Joan Evatt was there of course, as was David Marr in his first day with the Guardian. All we needed was the knitting.

As a crowd pleaser, Lee is a disappointment. Coiffed as he may be, we’re talking monotone delivery; coiffed 1, cadence nil.

I’m not a lawyer, but … (insert joke), so an awful lot of what went on completely escaped me. Add Lee’s somnambulant address, constant accessing of folders and tab numbers, cross references and general court niceties and if, like me, you are affected my mature onset ADD, then it’s pretty easy to miss the odd nuance.


But the gist is this.

Lee took up the morning, Pritchard the afternoon. Each argued for their respective clients, but gave the gallery the impression they more than were happy to help each other out with a bit of free advice from time to time.
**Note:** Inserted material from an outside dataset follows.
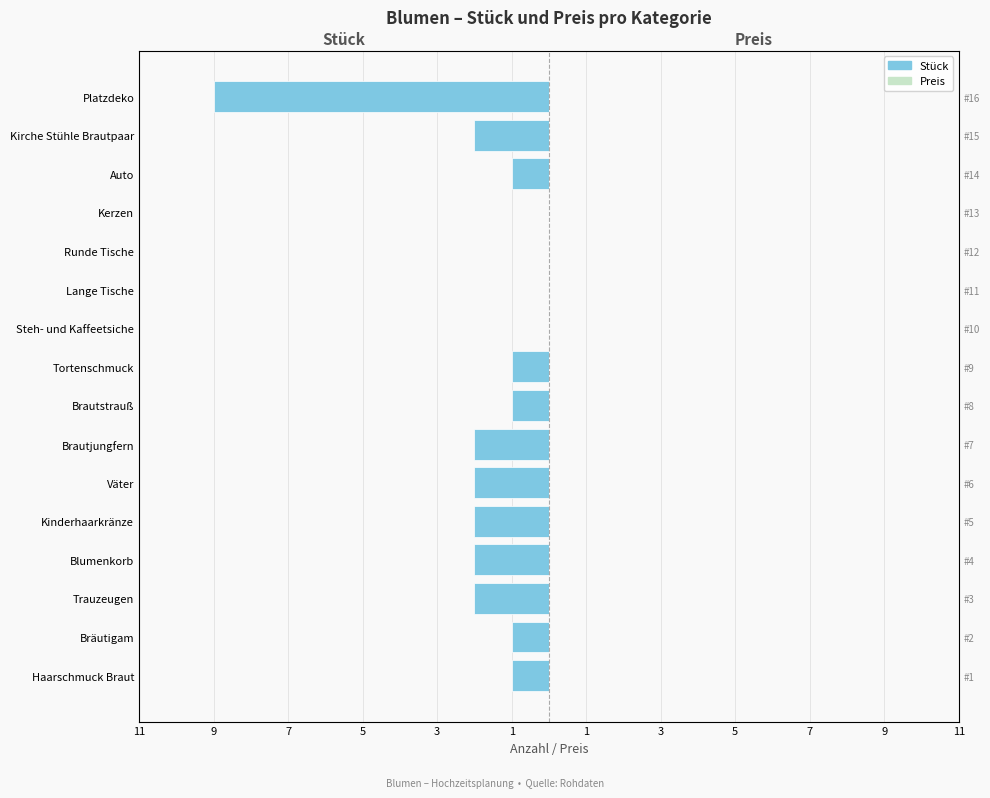

How many groups of bars are there?

16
As much as I understood it, Lees argued the sworn Ashby affidavit should have been accorded more evidentiary weight. He also argued there was no way Mr Ashby could have had any political motivation because, at the time of the allegations, Jim had resigned from the LNP and that he had no political or financial interest.

How convenient.

Similarly, as I understand it, Pritchard argued Michael Harmer had included the original, and now dropped, cabcharge allegations because, at the time, he believed them to be true. He alleged Mr Harmer had never spoken to or met Mal Brough, had never had LNP affiliations and, in fact, batted for the left.

Believe it or not.


(Editor's note: Friday, 3 May 2013; noon: In an earlier version of this article, we incorrectly stated Peter Slipper's lawyer was Peter Russo. This has now been corrected in the piece. We apologise for this error.)